§ **Orden de trabajo A**
Según el texto sobre el etnocentrismo, ¿con qué término designaban los griegos a todo extranjero?
§ **Orden de trabajo B**
Continúe el texto sobre el etnocentrismo y la diversidad cultural a partir de su última oración.

§ **Bloque de texto**

━━━━━━━━━━

La encrucijada ética del multiculturalismo en la aldea global.

Rafael Aguilera Portales*

El etnocentrismo descansa en una actitud psicológica antigua, que aparece en nosotros ante una situación inesperada, consiste en repudiar las formas culturales que son diferentes y alejadas de otros más cercanos y con los cuales nos identificamos. Los griegos hablaban de “bárbaro” a todo el que fuese extranjero, mientras que nuestra civilización occidental utilizó el término “salvaje”.

Cuando nos enfrentamos al problema del etnocentrismo, estamos obligados a partir del hecho histórico es que el hombre occidental se ha lanzado a la conquista de las culturas, dejando tras de sí un reguero de violencia y de muerte: de la aniquilación de las civilizaciones pre-colombinas a la eliminación sistemática de los indios de Norteamerica, de la trata de negros al exterminio, aún vigente, de los indios de la Amazonas y del Mato Grosso. Occidente, por tanto, se está imponiendo como una locomotora dirigida a homogeneizar todas las diferencias culturales. Y como ha advertido Lévi-Strauss, la humanidad actualmente parece cristalizarse en una monocultura.

El peso del etnocentrismo se puede ver de forma patente, también en la construcción intelectual de la Historia. El historiador europeo antepone la historia de Occidente a la del resto del mundo, la historia de Europa a la historia de Occidente, y la historia nacional a la historia de los vecinos. Ante la cual surgió una nueva ciencia social como la antropología que pretende conocer la historia no desde la visión de los vencedores, sino desde el conocimiento etnográfico de los vencidos. En este sentido, la etnografía pretende desistir y superar el discurso eurocéntrico del colonizador para dar prioridad a la visión de los vencidos.

Desde esta perspectiva, la antropología se ha ocupado de la variedad de formas de vida de los humanos, captando la particularidad, la idiosincrasia, la inconmensurabilidad de cada cultura. Pero recientemente, el antropólogo Clifford Geertz, ve como la variedad (diversidad cultural) se está difuminando y se  está convirtiendo en un pálido y reducido espectro. Existe un proceso de difuminación de contrastes culturales. “vivimos cada vez más en medio de un enorme collage […] el mundo está empezando a parecerse más uno de sus puntos locales a un bazar kuwití que a un club de gentleman inglés”. (Geertz 1996: 56)

La diversidad cultural, por tanto, no se encuentra en espacios lejanos, sino en nuestra propia aldea, nos encontramos inmersos en una época de mestizaje y mezcla de diversidades, somos el resultado y producto de un enorme collage.

━━━━━━━━━━

§ **Entradas registradas**
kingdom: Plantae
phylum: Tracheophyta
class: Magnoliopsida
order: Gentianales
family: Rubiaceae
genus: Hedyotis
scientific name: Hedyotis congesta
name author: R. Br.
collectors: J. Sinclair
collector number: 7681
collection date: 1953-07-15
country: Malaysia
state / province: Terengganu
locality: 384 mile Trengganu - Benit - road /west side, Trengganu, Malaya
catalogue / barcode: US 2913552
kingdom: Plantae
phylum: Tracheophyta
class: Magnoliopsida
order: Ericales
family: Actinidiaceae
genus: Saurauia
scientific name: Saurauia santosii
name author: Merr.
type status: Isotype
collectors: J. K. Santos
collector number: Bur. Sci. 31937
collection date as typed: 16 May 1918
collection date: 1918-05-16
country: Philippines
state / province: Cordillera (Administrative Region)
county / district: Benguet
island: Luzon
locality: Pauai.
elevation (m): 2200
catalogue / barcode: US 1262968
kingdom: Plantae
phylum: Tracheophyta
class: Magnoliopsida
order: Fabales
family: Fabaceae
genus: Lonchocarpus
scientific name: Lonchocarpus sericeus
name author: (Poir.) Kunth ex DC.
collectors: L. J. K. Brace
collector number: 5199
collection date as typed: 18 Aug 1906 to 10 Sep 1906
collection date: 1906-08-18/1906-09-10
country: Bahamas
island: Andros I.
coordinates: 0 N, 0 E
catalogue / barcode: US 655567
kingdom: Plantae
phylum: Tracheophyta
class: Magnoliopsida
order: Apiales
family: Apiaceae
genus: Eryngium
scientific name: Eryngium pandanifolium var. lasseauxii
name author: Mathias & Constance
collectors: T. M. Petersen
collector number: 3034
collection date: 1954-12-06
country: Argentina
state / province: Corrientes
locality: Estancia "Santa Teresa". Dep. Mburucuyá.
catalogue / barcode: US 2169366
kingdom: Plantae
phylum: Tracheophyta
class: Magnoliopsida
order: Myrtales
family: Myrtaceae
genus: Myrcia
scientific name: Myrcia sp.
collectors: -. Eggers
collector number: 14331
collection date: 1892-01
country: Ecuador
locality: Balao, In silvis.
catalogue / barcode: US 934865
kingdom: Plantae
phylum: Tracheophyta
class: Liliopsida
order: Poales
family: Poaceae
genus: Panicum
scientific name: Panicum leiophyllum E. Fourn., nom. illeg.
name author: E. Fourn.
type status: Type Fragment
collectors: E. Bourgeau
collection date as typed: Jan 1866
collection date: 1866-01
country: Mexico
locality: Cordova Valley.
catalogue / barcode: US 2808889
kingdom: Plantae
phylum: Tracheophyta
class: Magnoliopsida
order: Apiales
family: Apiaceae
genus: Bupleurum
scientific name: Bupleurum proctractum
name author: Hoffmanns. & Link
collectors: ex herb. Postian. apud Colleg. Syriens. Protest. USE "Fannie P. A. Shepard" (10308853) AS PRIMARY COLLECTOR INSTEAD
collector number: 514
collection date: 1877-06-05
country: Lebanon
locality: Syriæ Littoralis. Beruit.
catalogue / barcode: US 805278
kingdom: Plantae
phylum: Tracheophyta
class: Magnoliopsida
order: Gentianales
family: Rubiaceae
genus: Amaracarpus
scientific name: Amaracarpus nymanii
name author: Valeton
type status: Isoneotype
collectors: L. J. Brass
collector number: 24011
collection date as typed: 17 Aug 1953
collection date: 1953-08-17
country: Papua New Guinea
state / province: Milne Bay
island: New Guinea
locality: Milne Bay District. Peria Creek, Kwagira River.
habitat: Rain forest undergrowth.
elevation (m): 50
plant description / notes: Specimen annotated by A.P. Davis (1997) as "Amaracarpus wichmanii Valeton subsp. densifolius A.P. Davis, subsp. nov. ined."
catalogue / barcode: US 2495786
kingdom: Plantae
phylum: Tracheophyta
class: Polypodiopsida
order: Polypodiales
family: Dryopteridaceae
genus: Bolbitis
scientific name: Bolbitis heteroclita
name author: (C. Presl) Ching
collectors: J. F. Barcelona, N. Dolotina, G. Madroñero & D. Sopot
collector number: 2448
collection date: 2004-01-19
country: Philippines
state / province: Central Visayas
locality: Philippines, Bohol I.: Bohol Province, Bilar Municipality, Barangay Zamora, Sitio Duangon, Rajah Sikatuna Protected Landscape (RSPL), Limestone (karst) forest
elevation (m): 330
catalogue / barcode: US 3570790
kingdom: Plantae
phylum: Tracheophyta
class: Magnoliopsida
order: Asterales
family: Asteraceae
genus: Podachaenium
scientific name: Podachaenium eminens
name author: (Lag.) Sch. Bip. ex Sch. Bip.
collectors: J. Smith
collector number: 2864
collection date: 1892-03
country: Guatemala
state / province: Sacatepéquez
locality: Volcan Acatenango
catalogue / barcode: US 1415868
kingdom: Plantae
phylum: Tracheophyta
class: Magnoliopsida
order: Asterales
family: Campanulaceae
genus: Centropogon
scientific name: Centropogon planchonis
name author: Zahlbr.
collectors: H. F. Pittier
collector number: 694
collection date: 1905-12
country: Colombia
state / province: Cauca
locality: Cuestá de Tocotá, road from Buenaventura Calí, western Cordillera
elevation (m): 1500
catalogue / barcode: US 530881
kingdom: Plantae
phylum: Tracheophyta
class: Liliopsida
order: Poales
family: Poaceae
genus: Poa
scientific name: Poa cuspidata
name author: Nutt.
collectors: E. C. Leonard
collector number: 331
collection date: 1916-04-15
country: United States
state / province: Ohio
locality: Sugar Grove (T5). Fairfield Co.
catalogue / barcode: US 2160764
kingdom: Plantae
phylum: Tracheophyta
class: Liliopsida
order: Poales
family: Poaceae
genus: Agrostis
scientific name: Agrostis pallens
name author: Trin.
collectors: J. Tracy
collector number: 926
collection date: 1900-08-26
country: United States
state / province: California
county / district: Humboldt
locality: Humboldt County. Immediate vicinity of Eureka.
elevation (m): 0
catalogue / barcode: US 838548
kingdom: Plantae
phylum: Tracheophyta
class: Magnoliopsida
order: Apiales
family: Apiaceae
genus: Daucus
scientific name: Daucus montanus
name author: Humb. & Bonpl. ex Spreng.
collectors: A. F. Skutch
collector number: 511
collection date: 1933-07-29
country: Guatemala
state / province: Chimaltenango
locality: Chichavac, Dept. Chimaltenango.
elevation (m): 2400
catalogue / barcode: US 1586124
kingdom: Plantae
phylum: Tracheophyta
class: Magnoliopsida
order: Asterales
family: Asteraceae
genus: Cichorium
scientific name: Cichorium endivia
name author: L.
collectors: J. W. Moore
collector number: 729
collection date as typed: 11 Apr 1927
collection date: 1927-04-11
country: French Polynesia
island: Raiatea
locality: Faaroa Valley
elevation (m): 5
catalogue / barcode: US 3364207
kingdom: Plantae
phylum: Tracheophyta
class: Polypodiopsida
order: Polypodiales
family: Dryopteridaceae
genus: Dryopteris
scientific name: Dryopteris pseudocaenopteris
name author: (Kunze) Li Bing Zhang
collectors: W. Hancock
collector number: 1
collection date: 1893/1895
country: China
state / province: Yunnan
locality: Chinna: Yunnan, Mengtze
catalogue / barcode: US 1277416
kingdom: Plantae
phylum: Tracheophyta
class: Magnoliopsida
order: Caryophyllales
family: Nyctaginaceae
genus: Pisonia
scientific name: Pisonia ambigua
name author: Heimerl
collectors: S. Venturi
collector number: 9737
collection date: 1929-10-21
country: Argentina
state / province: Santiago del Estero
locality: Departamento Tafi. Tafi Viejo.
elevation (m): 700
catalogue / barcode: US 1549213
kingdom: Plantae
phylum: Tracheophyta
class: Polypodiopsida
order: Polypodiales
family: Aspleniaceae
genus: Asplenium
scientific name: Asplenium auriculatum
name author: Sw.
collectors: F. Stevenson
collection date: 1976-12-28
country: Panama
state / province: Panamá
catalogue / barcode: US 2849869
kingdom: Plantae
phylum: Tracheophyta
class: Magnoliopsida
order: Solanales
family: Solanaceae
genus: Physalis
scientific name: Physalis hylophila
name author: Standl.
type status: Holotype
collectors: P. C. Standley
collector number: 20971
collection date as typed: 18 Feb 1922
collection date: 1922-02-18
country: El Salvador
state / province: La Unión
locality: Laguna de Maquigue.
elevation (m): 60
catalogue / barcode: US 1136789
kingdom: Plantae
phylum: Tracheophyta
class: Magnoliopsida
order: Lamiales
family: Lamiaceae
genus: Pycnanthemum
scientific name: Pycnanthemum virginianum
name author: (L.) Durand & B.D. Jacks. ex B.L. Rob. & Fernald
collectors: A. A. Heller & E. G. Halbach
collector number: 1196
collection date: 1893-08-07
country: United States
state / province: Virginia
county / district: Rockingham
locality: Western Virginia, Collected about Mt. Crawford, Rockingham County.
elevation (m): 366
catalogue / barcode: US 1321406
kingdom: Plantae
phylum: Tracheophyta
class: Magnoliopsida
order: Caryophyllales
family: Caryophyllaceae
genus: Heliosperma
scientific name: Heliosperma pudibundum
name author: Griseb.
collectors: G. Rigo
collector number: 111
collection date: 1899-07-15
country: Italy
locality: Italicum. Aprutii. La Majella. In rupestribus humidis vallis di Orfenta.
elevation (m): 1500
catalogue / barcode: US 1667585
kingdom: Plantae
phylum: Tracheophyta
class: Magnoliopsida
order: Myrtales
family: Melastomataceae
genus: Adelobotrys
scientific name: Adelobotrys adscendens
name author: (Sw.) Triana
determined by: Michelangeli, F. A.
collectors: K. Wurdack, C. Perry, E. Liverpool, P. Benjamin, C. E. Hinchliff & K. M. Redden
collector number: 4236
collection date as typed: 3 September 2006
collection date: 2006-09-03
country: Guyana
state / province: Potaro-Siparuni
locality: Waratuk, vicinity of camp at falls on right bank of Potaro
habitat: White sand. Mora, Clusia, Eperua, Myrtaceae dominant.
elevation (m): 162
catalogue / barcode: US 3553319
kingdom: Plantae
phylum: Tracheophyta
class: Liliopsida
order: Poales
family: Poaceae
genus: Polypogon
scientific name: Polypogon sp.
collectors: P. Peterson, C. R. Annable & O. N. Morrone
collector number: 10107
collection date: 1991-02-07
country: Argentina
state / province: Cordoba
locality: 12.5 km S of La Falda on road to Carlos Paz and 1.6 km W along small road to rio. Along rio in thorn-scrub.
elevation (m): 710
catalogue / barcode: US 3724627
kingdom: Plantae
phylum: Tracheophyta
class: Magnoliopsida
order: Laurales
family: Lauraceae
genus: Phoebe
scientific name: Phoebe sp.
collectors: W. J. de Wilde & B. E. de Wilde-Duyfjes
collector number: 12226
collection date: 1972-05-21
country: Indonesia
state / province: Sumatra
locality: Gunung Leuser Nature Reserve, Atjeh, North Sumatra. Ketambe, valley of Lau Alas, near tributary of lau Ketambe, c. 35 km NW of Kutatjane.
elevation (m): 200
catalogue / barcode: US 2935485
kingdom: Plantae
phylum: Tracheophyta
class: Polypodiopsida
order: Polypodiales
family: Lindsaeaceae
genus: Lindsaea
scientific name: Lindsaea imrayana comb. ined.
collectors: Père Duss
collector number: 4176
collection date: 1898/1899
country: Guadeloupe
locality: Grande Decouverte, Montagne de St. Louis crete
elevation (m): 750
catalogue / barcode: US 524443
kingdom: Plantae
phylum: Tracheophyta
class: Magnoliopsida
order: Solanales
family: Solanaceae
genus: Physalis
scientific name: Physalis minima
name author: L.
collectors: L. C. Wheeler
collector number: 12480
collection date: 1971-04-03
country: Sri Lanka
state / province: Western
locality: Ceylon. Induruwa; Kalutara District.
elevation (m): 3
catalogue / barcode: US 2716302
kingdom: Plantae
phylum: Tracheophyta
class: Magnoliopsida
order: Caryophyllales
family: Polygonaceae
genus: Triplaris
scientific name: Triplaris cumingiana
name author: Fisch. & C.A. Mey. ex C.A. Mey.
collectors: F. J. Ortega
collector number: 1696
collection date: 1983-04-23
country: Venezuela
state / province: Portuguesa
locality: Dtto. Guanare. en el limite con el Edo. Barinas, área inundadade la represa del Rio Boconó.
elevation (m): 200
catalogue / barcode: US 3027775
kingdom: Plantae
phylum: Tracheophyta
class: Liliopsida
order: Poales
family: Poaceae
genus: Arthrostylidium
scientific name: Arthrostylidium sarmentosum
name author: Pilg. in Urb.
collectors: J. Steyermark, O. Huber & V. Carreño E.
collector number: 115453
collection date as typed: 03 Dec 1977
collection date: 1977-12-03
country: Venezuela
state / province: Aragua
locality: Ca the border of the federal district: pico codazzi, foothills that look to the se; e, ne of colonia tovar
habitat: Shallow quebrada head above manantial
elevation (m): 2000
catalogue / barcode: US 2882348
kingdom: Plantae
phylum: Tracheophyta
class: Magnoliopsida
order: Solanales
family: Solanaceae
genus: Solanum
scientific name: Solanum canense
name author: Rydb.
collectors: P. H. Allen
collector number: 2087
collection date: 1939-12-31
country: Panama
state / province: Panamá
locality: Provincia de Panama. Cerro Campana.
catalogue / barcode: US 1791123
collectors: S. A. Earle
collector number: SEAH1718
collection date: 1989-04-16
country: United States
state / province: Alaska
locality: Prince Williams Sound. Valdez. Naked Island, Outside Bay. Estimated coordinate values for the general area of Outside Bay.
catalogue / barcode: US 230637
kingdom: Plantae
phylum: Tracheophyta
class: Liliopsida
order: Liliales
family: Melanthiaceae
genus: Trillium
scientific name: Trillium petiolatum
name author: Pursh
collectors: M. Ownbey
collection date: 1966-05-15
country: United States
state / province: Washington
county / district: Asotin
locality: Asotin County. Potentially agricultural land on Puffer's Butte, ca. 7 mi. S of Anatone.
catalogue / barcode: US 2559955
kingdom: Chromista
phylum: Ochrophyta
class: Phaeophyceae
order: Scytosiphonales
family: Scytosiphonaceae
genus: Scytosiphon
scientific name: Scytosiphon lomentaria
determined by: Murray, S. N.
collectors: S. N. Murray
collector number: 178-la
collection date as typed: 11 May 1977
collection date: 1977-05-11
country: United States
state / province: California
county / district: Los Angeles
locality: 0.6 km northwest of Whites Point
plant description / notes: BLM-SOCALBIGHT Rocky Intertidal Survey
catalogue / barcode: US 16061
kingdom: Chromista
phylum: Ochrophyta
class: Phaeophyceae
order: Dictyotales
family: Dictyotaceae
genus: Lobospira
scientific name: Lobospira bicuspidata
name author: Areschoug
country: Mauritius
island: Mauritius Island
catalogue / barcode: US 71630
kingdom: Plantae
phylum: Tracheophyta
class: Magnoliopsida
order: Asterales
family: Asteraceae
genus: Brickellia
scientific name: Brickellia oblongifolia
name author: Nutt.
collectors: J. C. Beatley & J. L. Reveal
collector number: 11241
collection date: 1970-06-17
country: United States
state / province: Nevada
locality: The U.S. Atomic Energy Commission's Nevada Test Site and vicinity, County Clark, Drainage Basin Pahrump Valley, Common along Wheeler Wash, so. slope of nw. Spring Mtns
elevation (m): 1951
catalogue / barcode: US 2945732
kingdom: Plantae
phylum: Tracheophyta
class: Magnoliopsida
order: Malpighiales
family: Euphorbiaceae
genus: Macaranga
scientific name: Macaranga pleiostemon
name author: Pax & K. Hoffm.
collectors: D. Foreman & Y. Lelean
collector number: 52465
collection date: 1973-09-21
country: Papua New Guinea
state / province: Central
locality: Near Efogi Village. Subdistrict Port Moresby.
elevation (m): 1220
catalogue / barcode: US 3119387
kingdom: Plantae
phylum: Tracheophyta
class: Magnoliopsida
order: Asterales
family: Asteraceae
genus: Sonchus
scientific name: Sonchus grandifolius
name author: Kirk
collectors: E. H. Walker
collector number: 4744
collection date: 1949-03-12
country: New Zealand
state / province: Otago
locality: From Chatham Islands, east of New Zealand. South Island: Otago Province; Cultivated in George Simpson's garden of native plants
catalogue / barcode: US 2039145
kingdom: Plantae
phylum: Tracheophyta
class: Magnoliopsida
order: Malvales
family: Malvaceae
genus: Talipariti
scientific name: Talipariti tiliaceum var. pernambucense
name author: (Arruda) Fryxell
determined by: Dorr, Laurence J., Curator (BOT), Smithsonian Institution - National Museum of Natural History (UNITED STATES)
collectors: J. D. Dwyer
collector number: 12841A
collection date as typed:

━━━━━━━━━━

§ **Sección de respuesta A**
Con el término «bárbaro».

§ **Sección de respuesta B**
Ante este proceso de difuminación surge un problema de gran transcendencia sobre el futuro del etnocentrismo, cuestión amplia a la vez moral, estética, y cognitiva. Normalmente, entendemos por etnocentrismo aquella actitud de un grupo, que consiste en atribuirse un puesto central con respecto a los otros grupos, en valorar positivamente sus propias realizaciones y particularidades, frente a los otros, los diferentes. Podemos decir, en cierto grado, que todos los grupos sociales y culturales son etnocéntricos. Por lo que el etnocentrismo es un sociocentrismo cultural, referido a un grupo humano en cuanto definido por su cultura, o bien a un área cultural (por ejemplo, Europa, o el Islam). Formamos parte de una subjetividad social, etnocéntrica mayor que nuestra propia subjetividad. Así pues, el etnocentrismo tiene dos vertientes, por un lado es positivo porque mantiene la cohesión social del grupo y la lealtad de los miembros a ciertos principios. Y en segundo lugar un cierto etnocentrismo radical puede conducirnos a actitudes y fenómenos como el nacionalismo, el racismo o clasismo social.

El etnocentrismo de Lévi-Strauss no defiende la superioridad de nuestra cultura y civilización tecnocientífica sobre otras, y califica esta posición de “canibilismo intelectual”, consistente en que fuera de la propia cultura no hay más que “barbarie”. Para él, éste es precisamente el punto de vista de los bárbaros.

"El bárbaro es sobre todo el hombre que cree en la barbarie[.] y cree poder hacer legítimamente violencia al prójimo basándose en sus propias justas creencias"  (Lévi-Strauss: 1993, 165)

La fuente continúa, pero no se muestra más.